Amazon’s expanded partnership with Anthropic is a pivotal development in our commitment to help organizations of all sizes unlock the power of generative artificial intelligence (generative AI) and provide them with options.
“Our customers need us to have great generative AI capabilities,” AWS CEO Adam Selipsky said on Bloomberg Technology. “We have a strategy for providing customers the choices for whatever’s best for the job at hand, so Anthropic is going to provide an amazing set of models to meet many customer use cases.”
So, what comes from this expanded collaboration with Anthropic? Here’s a quick summary, with a focus on our powerful, purpose-built AI chips—AWS Trainium and AWS Inferentia—and how they are at the center of our work with Anthropic.
Anthropic, a leading foundation model (FM) provider and advocate for the responsible deployment of generative AI, has been an AWS customer since 2021. Anthropic’s FM, named “Claude,” excels at thoughtful dialogue, content creation, complex reasoning, creativity, and coding, and it’s available to AWS customers through Amazon Bedrock. Foundation models, like Claude, are large machine learning models pre-trained on vast amounts of data that can be used to power generative AI applications.
What’s different with this expanded collaboration?
Through our expanded partnership, Anthropic made a long-term commitment to AWS customers around the world, with access to future generations of its foundation models with Amazon Bedrock. AWS customers will also get early access to unique features for model customizations and fine-tuning.
What does this have to do with AWS AI chips?
With AWS now Anthropic’s primary cloud provider—another key element of our expanded collaboration—Anthropic will train and deploy their future FMs on the AWS Cloud using our Trainium and Inferentia chips. The AWS chips will be the engines behind the FMs. In addition, Anthropic will collaborate with us in the development of future Trainium and Inferentia technology.
Why did Amazon develop Inferentia and Trainium?
Machine learning requires enormous amounts of computing power. With the increasing adoption of machine learning, AI, and now generative AI by so many customers, Amazon saw the need for chips that were both powerful and cost-efficient while using less energy. Trainium is a purpose-built chip for training deep learning models, with up to a 50% cost-to-train savings over comparable Amazon Elastic Compute Cloud (Amazon EC2) instances. The Inferentia chip enables models to generate inferences more quickly and at lower cost, with up to 40% better price performance.
How do our chips benefit customers and partners, like Anthropic?
Rather than building generative AI from scratch, data scientists start with FMs. These very large models, like Claude, can make the development of new generative AI applications cheaper and more efficient.

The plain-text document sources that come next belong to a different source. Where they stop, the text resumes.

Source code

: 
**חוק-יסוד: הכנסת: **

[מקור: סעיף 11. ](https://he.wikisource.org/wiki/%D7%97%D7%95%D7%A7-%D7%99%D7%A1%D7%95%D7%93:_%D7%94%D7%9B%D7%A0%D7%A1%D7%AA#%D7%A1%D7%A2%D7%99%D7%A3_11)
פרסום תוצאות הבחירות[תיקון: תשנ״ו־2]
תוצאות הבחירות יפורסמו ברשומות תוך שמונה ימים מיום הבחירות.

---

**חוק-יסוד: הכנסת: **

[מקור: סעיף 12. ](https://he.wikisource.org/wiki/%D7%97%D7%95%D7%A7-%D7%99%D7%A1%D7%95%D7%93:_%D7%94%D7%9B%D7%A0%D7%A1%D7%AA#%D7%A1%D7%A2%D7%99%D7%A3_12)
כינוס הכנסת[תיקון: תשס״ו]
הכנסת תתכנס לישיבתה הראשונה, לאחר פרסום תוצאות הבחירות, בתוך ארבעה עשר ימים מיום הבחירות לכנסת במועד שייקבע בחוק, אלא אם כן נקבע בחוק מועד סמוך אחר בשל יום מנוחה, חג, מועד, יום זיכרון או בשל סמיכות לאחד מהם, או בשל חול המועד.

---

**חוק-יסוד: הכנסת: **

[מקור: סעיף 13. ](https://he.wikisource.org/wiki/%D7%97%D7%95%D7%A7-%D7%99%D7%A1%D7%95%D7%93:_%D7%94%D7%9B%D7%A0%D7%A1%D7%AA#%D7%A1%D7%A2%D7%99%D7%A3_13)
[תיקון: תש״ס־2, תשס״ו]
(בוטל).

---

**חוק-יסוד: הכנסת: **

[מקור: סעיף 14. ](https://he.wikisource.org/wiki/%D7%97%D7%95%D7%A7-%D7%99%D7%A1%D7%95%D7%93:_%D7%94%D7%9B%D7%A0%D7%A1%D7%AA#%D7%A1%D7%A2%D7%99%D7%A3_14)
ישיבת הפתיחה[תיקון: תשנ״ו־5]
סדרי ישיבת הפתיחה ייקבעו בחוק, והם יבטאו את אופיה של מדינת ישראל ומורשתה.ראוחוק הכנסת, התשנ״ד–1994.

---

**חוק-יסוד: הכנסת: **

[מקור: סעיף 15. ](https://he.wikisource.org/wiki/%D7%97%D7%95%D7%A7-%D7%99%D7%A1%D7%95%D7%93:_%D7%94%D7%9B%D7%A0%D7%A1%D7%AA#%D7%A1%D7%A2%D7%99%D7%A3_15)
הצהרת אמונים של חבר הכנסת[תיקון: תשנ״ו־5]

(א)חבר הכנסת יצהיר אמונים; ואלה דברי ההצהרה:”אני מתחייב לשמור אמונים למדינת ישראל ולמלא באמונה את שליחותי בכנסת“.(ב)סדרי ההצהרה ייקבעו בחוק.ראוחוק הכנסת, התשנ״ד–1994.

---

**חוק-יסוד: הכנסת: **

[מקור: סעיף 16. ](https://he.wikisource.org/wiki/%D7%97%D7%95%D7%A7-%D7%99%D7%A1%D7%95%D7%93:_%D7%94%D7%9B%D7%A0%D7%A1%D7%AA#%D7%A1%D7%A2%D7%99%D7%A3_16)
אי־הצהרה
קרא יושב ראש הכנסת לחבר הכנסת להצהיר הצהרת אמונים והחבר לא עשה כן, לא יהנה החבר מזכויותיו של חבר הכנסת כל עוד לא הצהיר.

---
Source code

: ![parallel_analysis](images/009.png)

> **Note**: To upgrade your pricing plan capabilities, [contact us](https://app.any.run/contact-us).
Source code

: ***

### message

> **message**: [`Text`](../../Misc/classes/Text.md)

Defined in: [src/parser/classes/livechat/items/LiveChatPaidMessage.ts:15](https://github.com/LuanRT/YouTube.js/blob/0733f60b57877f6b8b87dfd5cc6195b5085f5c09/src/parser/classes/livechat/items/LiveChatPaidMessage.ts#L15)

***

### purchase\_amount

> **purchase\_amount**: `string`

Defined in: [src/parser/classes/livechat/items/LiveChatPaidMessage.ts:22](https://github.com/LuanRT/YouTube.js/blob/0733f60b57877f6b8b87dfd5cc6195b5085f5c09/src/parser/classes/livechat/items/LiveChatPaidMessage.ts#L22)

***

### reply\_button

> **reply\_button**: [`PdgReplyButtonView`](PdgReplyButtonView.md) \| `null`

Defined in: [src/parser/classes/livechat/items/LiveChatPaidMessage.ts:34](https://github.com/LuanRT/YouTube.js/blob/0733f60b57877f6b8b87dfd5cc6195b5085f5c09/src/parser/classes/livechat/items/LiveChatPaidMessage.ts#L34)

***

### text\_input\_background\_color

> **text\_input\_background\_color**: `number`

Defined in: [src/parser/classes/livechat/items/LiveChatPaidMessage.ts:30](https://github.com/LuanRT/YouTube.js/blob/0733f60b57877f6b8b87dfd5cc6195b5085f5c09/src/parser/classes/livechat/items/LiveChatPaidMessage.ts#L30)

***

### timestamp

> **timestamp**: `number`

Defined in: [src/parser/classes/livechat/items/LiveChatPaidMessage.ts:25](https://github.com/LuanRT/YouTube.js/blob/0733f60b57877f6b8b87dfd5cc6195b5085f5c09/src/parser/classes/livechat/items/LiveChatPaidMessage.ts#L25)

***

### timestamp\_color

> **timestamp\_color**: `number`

Trainium, which AWS launched last year, is a high-performance machine learning chip specifically designed to reduce the time and cost of training generative AI models. It can cut training time for some models from months to hours. This also means that building new models requires less money and power, potentially saving up to 50% of costs and reducing energy consumption up to 29%, versus comparable instances. Our Inferentia2 machine learning inference chip provides up to 50% more performance per watt and can reduce costs by up to 50% against comparable instances.
This is good news for our customers and the environment. The faster we can handle training, the less power is consumed. We offer different types of chips, and we share with customers the power profile and performance so they can choose the right chip for the right workload, and optimize for the lowest possible power consumption at the lowest cost.
What tasks are Trainium and Inferentia already helping Amazon and its customers accomplish?
AWS customers have been using Trainium and Inferentia, and here are a few examples. Finch Computing, an AWS customer, develops natural language processing technology to provide customers with the ability to uncover insights from huge volumes of text data. Using Inferentia for language translation allowed the company to reduce inference costs by 80%. Dataminr, which detects high-impact events and emerging risks for corporate and government customers, achieved nine times better throughput per dollar for AI models optimized for Inferentia. Closer to home, Inferentia allows Alexa to run much more advanced machine learning algorithms at lower costs and with lower latency than a standard general-purpose chip. And we are using Trainium to improve the customer shopping experience, training large language models that include text, images, multiple languages, and locales, as well as different entities such as products, queries, brands, and reviews.
What’s next for Trainium and Inferentia?
AWS will continue to innovate on behalf of our customers and provide access to the most advanced technologies while improving performance cost-efficiency and sustainability. We will collaborate with partners like Anthropic on development of future generations of the Trainium and Inferentia technology.